Task details = Gather every line of the records below that contains the word "pixels", treating uppercase and lowercase letters as different.

Dataset rows =
— Start —
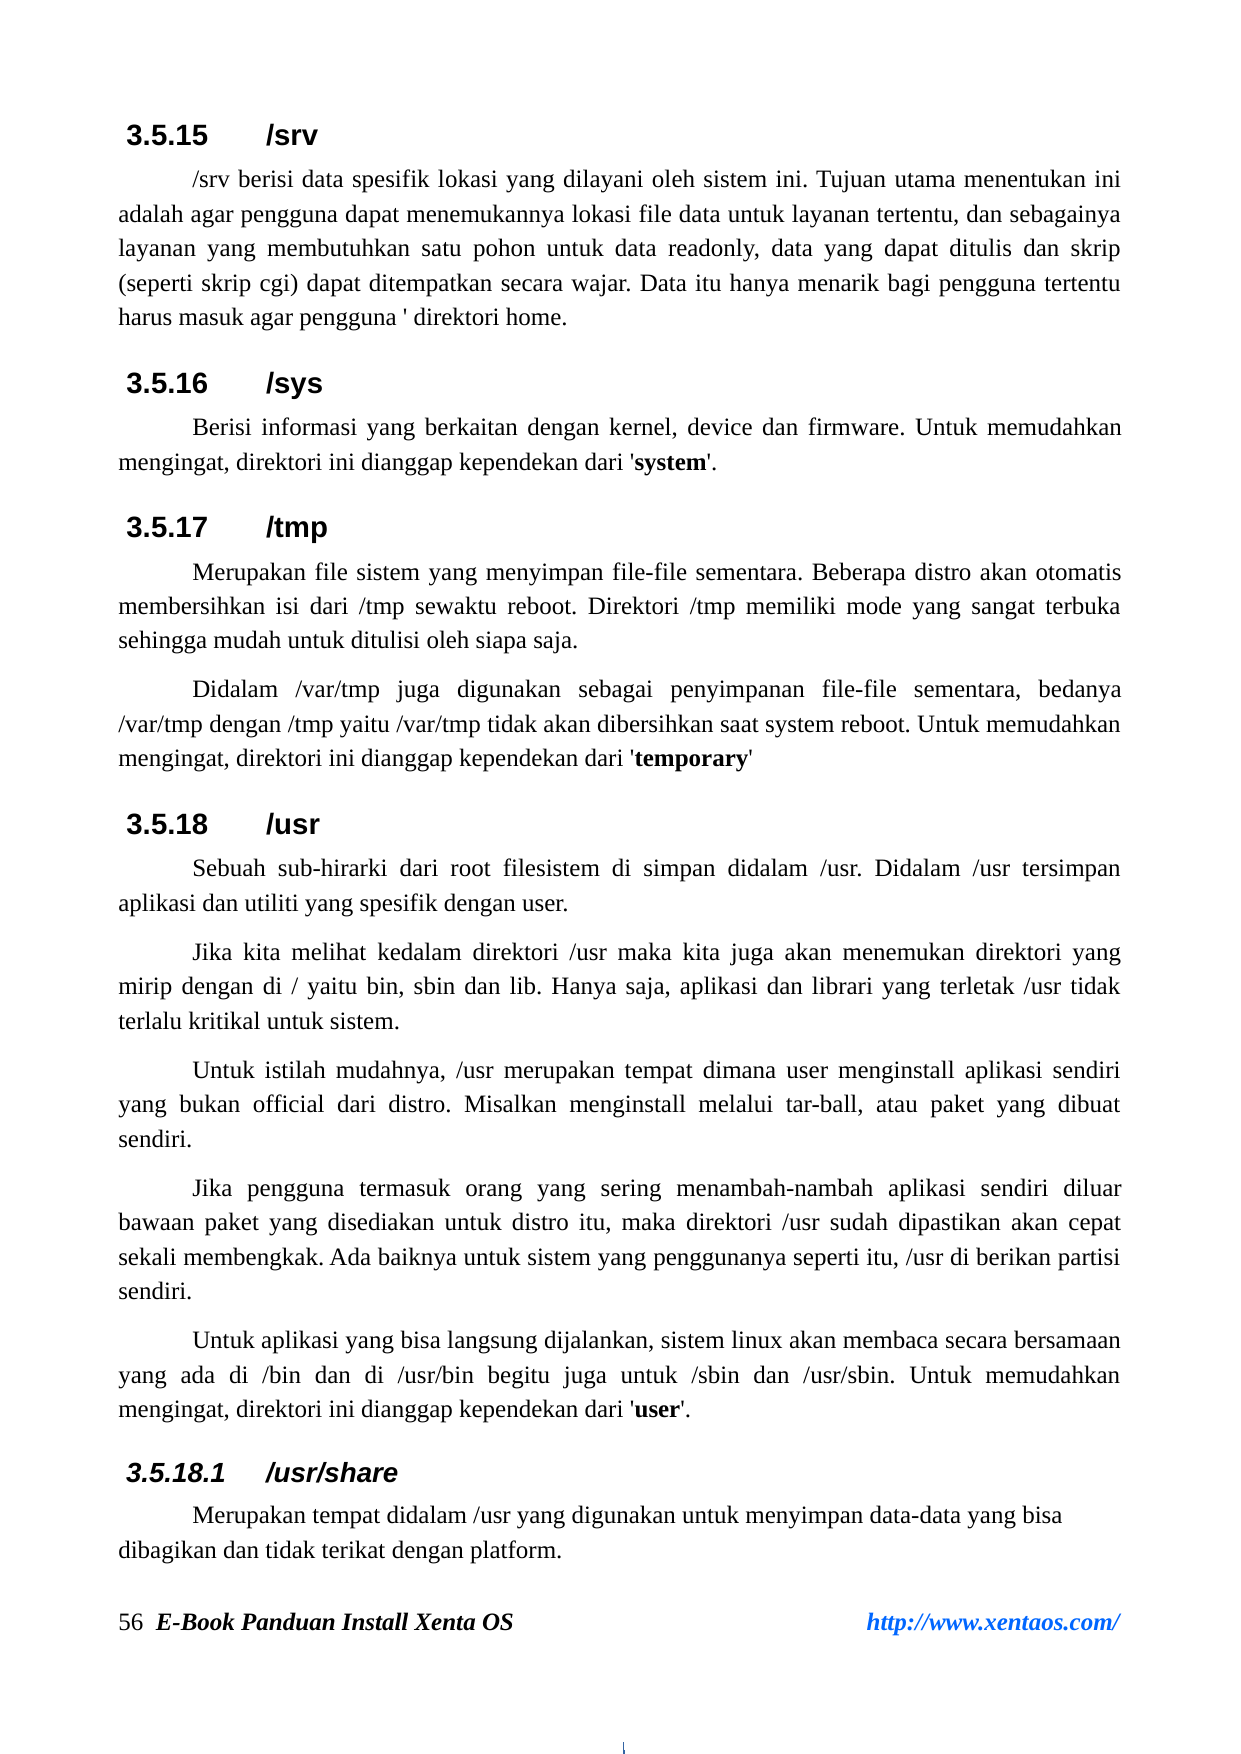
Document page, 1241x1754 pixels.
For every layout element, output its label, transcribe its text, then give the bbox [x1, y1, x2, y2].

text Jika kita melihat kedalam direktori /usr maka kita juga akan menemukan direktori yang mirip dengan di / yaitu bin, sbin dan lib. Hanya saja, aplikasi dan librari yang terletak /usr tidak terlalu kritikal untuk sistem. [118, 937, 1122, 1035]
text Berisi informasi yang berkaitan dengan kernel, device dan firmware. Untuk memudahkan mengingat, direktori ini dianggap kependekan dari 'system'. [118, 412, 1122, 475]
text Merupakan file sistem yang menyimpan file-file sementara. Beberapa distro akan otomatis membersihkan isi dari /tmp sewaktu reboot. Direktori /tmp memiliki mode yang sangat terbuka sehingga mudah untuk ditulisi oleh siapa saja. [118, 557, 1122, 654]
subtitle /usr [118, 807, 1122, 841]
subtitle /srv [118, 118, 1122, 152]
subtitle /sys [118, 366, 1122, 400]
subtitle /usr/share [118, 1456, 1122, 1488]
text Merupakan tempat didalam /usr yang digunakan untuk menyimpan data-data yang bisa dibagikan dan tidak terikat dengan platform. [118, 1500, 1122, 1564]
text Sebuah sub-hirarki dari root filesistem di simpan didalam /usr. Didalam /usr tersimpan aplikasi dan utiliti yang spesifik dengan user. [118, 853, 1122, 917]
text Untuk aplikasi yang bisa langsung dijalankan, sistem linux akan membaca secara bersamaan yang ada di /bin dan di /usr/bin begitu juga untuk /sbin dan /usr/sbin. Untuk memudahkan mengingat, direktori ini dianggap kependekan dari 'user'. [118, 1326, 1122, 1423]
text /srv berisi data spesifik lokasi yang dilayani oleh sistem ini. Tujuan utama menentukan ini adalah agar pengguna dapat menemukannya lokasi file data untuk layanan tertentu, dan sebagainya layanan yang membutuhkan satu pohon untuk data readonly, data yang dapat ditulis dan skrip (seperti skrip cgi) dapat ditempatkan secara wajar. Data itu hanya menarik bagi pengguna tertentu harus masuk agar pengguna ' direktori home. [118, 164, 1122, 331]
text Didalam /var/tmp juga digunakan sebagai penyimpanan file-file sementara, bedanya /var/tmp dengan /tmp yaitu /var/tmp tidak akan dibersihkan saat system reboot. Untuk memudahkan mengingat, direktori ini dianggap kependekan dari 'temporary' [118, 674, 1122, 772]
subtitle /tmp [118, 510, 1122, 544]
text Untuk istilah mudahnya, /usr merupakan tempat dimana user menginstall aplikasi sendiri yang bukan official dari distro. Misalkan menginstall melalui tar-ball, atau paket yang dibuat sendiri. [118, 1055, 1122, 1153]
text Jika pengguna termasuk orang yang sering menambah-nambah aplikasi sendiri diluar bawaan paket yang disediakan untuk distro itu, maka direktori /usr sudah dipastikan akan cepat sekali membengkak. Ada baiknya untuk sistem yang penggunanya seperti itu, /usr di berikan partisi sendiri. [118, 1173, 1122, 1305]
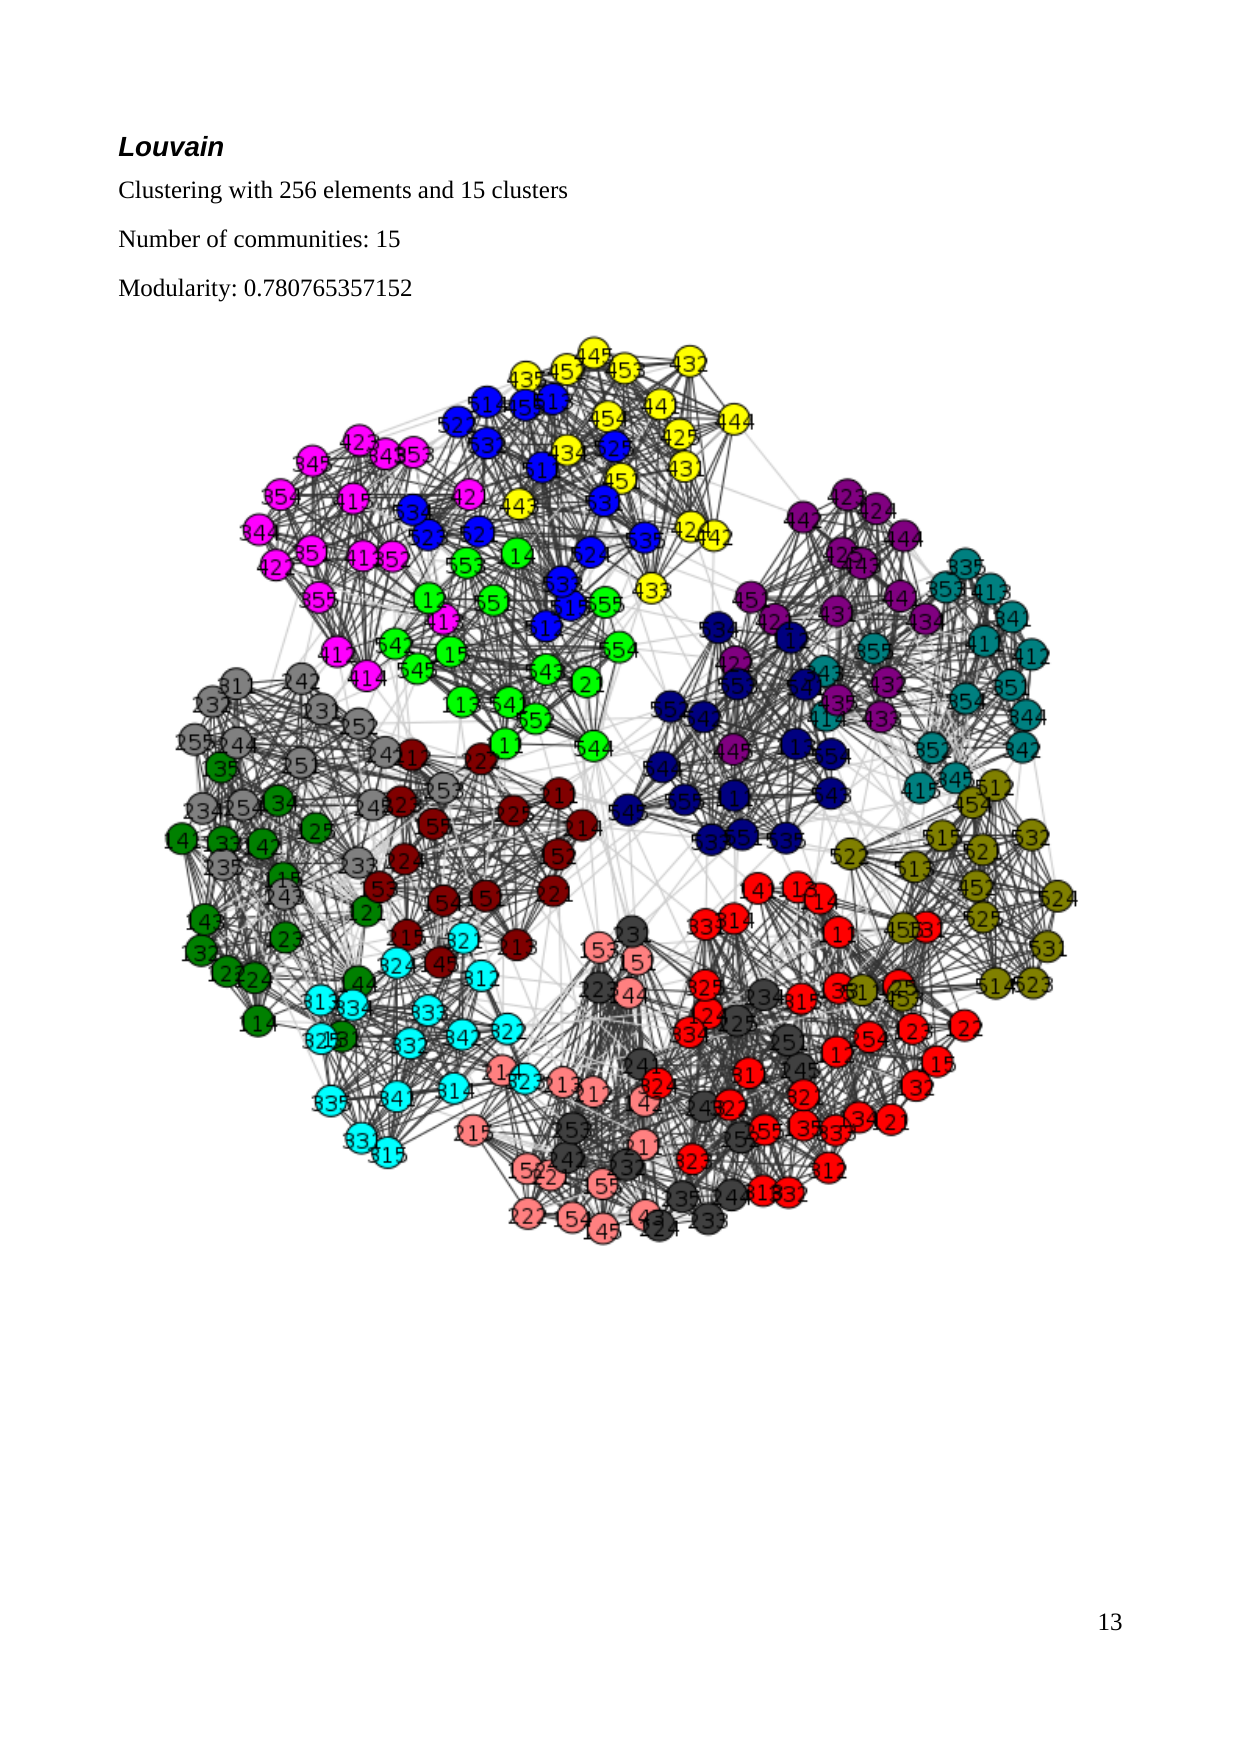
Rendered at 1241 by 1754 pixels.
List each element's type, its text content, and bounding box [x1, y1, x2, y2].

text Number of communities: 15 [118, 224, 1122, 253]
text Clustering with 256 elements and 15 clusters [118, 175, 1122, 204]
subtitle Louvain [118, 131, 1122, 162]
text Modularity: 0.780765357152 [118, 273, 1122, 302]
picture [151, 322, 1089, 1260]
— End —
Response to this task =
Document page, 1241x1754 pixels.
Rendered at 1241 by 1754 pixels.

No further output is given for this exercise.